** Instruction **
Nothing but a number should be given: how many lines in the listing contain the word "shadow".

** Data **
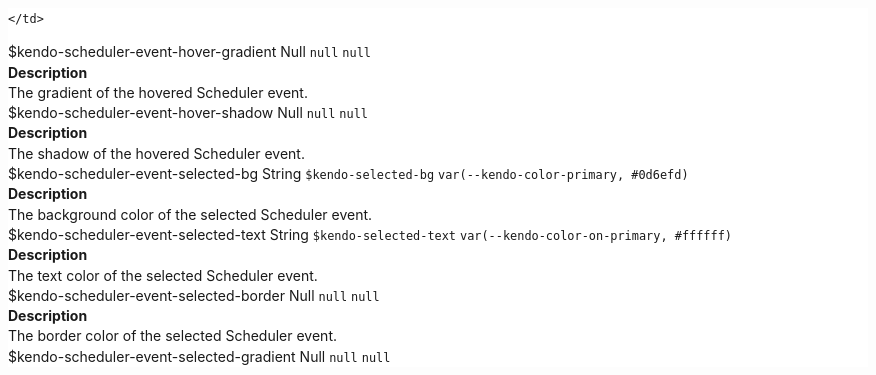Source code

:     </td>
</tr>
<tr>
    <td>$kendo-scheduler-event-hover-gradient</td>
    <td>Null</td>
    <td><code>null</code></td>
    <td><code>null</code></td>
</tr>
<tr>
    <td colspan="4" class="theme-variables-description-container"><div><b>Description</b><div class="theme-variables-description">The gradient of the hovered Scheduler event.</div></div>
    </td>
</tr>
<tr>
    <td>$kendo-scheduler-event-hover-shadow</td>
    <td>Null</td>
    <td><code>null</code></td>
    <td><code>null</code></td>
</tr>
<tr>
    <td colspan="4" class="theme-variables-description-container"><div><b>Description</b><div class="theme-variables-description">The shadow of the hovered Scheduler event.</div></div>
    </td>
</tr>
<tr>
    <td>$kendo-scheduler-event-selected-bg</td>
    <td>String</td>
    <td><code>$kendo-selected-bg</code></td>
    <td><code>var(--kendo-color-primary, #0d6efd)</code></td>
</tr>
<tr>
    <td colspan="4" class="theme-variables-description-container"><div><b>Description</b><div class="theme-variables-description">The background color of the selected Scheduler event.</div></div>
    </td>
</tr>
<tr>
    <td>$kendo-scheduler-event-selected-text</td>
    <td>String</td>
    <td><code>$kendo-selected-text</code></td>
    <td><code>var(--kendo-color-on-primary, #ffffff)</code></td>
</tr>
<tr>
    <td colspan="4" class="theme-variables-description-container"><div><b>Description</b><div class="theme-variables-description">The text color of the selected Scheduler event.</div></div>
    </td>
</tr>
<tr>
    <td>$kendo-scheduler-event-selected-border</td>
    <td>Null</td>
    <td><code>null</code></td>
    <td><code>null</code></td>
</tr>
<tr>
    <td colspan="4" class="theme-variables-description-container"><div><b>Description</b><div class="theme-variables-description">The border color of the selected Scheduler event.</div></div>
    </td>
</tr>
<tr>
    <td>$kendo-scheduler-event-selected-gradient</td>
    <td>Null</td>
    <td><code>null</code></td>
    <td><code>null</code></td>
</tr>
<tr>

--

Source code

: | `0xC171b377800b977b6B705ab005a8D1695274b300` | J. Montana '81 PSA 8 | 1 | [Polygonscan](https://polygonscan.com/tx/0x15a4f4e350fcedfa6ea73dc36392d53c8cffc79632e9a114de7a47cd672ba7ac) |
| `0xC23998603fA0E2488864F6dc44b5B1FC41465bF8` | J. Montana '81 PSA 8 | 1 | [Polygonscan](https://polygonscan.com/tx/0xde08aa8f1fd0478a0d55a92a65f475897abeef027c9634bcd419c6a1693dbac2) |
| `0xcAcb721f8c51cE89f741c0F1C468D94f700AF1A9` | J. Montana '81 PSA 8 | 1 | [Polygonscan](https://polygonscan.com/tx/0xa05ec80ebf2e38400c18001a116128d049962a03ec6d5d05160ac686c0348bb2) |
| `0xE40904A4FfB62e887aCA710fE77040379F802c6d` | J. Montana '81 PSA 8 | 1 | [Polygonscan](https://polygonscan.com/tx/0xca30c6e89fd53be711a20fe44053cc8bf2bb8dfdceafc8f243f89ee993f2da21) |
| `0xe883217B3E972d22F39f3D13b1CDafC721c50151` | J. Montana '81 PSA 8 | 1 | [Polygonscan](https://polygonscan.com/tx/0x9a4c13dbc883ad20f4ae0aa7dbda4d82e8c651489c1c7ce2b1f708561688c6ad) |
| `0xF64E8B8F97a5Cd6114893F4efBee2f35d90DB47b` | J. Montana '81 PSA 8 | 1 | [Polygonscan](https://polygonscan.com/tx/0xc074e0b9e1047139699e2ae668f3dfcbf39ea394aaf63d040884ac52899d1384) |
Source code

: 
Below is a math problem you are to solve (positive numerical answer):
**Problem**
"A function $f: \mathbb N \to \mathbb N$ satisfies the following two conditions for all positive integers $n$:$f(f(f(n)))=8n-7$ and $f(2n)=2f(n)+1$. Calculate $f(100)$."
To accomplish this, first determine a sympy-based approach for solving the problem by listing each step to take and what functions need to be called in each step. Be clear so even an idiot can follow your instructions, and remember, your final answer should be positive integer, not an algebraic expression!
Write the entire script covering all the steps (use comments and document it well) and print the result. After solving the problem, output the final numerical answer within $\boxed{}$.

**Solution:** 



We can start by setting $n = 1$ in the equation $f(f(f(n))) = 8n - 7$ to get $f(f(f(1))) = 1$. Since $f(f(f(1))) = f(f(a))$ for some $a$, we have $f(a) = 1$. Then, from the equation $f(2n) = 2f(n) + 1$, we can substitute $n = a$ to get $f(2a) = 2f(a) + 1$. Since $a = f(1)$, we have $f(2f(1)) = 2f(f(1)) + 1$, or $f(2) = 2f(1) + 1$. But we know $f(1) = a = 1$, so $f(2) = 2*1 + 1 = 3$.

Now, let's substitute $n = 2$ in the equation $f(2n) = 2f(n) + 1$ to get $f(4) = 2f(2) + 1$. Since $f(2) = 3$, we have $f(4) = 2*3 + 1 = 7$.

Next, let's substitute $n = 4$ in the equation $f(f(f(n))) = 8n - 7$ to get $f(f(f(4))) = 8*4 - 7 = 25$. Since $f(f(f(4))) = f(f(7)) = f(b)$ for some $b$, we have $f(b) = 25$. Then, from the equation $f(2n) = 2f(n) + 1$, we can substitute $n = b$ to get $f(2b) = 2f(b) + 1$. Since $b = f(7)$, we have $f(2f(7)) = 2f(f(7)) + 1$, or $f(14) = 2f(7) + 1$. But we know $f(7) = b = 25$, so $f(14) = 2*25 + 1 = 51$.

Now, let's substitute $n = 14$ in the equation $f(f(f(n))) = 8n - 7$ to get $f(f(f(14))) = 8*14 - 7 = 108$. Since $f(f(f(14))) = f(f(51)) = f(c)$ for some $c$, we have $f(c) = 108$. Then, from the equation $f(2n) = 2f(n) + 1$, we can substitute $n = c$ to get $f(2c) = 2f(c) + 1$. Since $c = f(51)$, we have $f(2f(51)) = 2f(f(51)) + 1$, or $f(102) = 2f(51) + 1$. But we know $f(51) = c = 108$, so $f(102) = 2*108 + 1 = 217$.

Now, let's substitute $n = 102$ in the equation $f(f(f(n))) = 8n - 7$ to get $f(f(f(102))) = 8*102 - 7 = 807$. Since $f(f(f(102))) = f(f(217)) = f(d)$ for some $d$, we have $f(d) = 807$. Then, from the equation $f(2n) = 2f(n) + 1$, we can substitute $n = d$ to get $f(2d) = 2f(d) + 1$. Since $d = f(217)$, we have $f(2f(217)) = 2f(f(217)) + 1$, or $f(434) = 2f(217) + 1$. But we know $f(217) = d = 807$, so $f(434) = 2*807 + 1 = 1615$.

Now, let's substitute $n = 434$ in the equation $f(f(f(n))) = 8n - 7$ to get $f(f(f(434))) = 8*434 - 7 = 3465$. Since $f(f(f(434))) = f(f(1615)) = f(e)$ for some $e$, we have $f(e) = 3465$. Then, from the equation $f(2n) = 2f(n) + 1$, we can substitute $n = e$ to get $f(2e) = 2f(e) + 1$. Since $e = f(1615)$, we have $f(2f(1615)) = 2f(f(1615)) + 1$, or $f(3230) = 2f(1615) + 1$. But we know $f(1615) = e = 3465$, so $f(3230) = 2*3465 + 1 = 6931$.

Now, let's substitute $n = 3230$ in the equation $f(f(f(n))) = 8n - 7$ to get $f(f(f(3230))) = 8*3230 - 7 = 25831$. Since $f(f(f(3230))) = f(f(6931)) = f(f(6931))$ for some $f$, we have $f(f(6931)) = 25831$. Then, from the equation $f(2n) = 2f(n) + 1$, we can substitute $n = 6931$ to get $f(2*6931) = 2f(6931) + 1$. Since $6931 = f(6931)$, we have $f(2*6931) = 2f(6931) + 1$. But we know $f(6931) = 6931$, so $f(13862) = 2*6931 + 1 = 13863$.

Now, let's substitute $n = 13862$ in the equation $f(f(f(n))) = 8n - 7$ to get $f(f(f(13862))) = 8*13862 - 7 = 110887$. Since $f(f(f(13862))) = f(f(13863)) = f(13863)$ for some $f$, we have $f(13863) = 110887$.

** Output for this exercise **
2